Eles saíram do consultório, ouço o médico chamar o casal que tinha chegado muito depois de mim. E vinham acompanhados de outro casal, e pelo que vi, os dois homens tinham consulta à mesma hora.
Entrou um dos casais.
Cerca de 15 minutos depois, vejo a mulher que entrara no consultório com o cônjuge, na sala de espera a dizer ao outro casal para entrarem no consultório.
E saíu o primeiro casal, ficaram à espera do outro.
Saíram, foram para o balcão de pagamento, ouço o médico chamar outra pessoa que não eu.
Apeteceu-me perguntar ao casal qual era a hora da consulta, uma vez que chegaram muito depois de mim.
A culpa não era deles.
E via a funcionária que me atendera, de vez en quando, a olhar para mim. Percebeu muito bem que eu estava farta de esperar.
Quando, finalmente, ouvi o meu nome, precisamente três horas depois de dar entrada, e sendo o médico uma pessoa educada e que gosta muito de mim, trata-me por tu, disse, mal entrei no consultório: " Estou zangada consigo. Estou aqui há três horas, sem almoçar, nunca esperei tanto tempo por uma consulta. No máximo duas horas".
Disse ele: "Desculpa.Eu compreendo.Mas as funcionárias não te disseram o tempo de espera das consultas?."
Recebendo uma resposta negativa, comentou ele:" Elas deviam ter informado. Desculpa.
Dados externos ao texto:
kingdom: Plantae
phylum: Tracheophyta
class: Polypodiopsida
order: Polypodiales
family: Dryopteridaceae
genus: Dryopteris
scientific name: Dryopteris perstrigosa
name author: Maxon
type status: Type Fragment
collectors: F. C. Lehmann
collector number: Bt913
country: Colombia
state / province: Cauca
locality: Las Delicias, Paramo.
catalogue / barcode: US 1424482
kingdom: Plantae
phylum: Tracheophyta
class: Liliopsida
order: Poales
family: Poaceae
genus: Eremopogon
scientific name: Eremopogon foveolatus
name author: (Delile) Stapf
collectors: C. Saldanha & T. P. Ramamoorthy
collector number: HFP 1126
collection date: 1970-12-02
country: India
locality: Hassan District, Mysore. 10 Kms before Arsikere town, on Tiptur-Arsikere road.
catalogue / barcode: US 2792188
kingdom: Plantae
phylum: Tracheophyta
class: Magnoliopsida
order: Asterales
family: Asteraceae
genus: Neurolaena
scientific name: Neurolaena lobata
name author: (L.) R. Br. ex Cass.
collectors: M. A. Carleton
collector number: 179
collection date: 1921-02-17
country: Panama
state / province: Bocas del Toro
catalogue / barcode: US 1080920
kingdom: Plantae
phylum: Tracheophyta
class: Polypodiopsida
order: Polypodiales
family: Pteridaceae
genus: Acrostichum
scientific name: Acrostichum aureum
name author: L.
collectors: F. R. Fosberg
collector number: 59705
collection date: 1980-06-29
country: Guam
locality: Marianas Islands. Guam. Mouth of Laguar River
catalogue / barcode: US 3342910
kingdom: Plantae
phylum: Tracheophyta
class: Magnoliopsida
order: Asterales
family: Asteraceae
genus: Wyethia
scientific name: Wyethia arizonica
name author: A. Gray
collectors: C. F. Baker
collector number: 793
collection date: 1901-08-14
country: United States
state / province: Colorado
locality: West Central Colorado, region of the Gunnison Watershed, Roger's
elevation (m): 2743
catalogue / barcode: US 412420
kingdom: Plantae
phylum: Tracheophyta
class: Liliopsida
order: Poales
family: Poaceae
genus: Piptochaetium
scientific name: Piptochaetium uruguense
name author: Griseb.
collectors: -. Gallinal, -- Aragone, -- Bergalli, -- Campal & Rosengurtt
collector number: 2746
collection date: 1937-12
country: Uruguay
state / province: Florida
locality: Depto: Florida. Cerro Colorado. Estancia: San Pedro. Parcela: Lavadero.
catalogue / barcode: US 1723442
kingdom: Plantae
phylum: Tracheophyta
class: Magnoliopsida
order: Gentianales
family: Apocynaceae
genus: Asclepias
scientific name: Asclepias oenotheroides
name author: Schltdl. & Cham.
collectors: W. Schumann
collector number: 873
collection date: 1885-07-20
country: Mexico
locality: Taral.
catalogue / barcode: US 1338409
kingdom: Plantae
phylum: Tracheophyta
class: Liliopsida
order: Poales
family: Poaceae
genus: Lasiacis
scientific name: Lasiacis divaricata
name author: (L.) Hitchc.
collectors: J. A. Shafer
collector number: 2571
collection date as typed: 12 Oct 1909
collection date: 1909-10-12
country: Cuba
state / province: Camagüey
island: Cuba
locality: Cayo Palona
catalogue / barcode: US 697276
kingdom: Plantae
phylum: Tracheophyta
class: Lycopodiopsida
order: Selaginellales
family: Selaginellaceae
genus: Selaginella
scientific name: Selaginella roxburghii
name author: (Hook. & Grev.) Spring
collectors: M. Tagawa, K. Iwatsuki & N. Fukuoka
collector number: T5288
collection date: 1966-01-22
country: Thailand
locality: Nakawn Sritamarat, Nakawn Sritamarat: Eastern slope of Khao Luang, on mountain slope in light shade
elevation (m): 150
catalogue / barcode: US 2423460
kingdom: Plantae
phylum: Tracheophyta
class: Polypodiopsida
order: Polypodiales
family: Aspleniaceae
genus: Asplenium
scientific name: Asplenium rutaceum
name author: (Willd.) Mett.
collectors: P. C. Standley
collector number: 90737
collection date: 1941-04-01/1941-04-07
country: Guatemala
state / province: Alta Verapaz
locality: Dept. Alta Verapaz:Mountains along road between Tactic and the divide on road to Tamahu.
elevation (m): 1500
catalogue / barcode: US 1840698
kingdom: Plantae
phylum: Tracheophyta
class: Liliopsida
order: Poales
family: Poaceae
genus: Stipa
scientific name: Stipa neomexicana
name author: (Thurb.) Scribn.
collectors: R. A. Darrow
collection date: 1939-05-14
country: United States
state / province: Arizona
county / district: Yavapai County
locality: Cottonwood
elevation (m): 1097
Eu tenho de atender os utentes na sua hora, mas hoje correu mal" ( eu até desculpei porque presumo que ele vive no Porto e teria apanhado muita chuva, como eu apanhei. Mas à hora eu estava no hospital).
Ficou esquecido, porque tenho muita consideração por ele.
Meia hora a fazer exames com o técnico, enquanto ele atendia outros utentes.
Depois de receber os exames, chamou-me.
Quando vou a entrar no consultório,não o vi, ia a bater à porta, eis que ele aparece atrás de mim e diz: " Estou aqui. Fui aqui ao lado tratar de uma coisa"( isto em poucos segundos).
Entramos,ele sentou-se na cadeira, eu na minha, e diz ele " Tu és uma pessoa muito educada.Hoje é tão raro encontrar pessoas como tu".
Respondi:" Tenho princípios. Fui educada a respeitar. Os valores fundamentais que eu prezo são educação, o respeito e a humildade. Ah! E a gratidão".
Depois de me dizer que todos os exames estavam bem, que voltava a ver-me dentro de um ano,comentou:" Um ano passa depressa. Parece que foi ontem que te vi. Vejo-te no próximo ano"
Levantei-me.
Ele também, e diz-me: " Dá-me um abraço de bom ano".
E demos o nosso abraço.
Há 14 anos e 7 meses que fiz a cirurgia. Nunca me esqueci desse dia em que, na sala de cirurgias, ele dizia-me: "faz isto, faz aquilo, agora acoloutro... Parabéns. Colaboras muito bem.Nunca tive alguém como tu."
E são palvras como estas que eu esqueço o atraso das consultas.
Quando fui pagar a consulta, disse à funcionária ( só estava uma) que quando as consultas atrasarem, devem informar os utentes do tempo de espera para que, quem chega de manhã e está apenas com o pequeno-almoço, possa ir ao bar e comer alguma coisa.